If you’re feeling low on energy and self-esteem you’re unlikely to be in the right frame of mind to plan an independent adventure; hotels are often swarming with couples, which can make you feel lonely; taking a close friend or family member along isn’t always an option and the temptation to talk endlessly about your concerns can make matters worse.

A singles cooking, painting or Pilates holiday however, could prove to be the perfect medicine.

Debbie Mandel, author of Addicted to Stress hails the positive effects of cooking as a ‘destresser’. “Cooking is a creative outlet,” says Debbie, the smells, tastes and textures create a sensory experience that activates your senses, providing an antidote to the numbing effect that stress can have. And you don’t have to be a practiced chef to get involved; small group cooking holidays are designed to meet your level of expertise, whether it’s a helping hand with the basics or expert advice on authentic seasoning.

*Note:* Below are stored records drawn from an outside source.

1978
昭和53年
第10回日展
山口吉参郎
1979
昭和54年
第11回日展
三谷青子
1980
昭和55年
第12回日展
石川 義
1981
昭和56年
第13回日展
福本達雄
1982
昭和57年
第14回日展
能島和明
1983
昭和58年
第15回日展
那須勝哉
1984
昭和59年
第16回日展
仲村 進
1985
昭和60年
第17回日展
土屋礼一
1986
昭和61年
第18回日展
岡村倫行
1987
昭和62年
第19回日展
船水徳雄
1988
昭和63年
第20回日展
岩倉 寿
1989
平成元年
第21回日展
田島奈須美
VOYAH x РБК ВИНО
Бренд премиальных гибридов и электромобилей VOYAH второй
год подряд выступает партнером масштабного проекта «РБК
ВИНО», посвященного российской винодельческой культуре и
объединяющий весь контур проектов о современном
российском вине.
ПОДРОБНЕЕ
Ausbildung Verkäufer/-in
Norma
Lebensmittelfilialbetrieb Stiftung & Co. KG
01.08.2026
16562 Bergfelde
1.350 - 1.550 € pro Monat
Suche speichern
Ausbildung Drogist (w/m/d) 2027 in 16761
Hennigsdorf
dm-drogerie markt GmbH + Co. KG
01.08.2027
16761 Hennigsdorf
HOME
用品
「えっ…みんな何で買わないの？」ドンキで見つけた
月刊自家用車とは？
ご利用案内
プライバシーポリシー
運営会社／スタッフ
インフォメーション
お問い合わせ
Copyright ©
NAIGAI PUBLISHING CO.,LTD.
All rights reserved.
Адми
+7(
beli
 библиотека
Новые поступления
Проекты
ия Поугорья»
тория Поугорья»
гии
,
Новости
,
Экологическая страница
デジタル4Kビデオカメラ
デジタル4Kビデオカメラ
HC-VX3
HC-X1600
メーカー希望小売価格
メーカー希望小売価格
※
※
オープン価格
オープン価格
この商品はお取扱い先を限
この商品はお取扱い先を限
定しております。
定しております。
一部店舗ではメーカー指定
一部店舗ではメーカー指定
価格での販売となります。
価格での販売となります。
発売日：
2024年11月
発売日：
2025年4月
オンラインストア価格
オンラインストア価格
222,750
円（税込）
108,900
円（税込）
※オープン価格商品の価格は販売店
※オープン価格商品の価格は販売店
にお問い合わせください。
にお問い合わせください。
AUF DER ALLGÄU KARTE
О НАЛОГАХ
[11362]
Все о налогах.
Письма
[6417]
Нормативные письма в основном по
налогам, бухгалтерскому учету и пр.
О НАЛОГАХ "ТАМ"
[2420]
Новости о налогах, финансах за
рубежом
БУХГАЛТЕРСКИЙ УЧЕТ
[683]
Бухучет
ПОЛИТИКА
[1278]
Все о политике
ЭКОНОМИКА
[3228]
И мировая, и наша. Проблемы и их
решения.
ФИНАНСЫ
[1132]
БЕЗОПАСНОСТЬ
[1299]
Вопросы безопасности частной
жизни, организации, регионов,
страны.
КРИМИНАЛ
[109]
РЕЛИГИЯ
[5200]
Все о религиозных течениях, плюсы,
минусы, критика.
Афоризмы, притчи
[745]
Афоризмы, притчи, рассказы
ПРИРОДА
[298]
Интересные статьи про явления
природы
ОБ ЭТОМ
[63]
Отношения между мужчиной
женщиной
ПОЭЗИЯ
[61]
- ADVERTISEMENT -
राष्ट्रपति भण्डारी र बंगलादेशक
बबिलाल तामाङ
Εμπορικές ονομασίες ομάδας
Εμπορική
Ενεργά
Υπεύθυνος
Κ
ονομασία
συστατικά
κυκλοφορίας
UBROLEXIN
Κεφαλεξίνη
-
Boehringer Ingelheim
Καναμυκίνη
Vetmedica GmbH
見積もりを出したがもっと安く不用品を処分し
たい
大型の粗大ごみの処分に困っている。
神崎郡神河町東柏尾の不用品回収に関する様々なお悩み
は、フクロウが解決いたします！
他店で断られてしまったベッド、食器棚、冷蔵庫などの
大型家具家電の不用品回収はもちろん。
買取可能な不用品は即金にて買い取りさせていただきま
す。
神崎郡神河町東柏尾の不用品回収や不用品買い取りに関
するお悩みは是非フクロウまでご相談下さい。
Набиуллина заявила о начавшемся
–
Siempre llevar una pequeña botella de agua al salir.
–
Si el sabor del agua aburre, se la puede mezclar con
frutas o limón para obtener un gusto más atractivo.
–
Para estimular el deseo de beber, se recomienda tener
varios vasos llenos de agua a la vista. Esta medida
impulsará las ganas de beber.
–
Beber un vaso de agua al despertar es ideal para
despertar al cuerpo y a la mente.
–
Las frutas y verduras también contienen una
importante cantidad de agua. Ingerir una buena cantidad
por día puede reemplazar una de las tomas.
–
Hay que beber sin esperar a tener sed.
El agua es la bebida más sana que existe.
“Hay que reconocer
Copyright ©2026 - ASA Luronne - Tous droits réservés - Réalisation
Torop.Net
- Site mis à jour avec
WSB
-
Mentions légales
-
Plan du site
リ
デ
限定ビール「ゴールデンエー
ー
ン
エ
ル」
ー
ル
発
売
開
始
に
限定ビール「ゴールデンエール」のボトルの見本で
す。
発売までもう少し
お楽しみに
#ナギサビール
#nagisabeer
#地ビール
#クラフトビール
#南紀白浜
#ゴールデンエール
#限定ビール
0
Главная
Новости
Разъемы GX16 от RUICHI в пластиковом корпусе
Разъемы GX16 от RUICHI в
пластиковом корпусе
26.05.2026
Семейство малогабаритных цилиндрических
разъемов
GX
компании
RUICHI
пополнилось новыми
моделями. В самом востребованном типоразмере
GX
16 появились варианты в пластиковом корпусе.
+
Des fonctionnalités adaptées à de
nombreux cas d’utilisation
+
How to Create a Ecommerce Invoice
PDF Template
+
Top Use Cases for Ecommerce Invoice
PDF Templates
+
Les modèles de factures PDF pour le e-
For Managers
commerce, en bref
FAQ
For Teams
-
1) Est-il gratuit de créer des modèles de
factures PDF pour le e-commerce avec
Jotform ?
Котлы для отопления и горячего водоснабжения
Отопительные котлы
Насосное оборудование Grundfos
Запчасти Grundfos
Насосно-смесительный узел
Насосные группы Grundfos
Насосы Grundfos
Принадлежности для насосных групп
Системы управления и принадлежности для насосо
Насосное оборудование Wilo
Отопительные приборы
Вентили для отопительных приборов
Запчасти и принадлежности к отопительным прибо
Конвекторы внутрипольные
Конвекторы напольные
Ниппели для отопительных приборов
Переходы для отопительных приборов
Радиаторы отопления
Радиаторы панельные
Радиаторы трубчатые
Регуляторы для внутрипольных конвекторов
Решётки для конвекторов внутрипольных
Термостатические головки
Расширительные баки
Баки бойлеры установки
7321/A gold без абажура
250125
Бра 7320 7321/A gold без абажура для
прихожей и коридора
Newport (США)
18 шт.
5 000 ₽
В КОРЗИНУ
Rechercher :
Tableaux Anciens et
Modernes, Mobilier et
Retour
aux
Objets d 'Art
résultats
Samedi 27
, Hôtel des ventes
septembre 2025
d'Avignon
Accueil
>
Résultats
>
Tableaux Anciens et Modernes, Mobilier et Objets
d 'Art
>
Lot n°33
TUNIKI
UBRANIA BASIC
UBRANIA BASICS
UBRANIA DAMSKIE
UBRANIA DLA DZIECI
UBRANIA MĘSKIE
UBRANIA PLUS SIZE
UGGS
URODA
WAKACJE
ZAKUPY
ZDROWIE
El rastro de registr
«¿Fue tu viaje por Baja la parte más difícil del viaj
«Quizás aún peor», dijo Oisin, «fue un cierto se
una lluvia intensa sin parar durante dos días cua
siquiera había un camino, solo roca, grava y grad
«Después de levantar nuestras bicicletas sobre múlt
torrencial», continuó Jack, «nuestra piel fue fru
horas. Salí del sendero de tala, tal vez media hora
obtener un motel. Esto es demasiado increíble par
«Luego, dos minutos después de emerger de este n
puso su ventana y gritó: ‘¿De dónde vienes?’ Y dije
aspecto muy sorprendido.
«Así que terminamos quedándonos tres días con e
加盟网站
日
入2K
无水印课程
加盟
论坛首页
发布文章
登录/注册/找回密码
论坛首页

Art-therapy is also well known for its positive impact on stress levels, so much so that painting is often used as a therapeutic concept to treat psychiatric patients; the work of the British Association of Art Therapists (BAAT) was recently commended by UK Minister, Huw Lewis, who agreed that “the Arts and art psychotherapy can play an important role in a person's wellbeing.” Just like cookery, the expressive and sensory experience of creating something can help to raise self-esteem and induce positive emotions, but painting also allows you to express your feelings on paper and undergo an element of self-exploration that can lead to a better understanding of who you are and what makes you tick.

If cooking and painting don’t appeal, then Pilates is another good option for managing stress. Founded on relaxation, breath, concentration, heightened body awareness and mindfulness, Pilates is one of the best restorative therapies for combating stress. It teaches you how to relax and activate your muscles more affectively; control and optimise your breathing; concentrate and still the mind; and use guided imagery to induce calm – a perfect recipe for stress-busting success.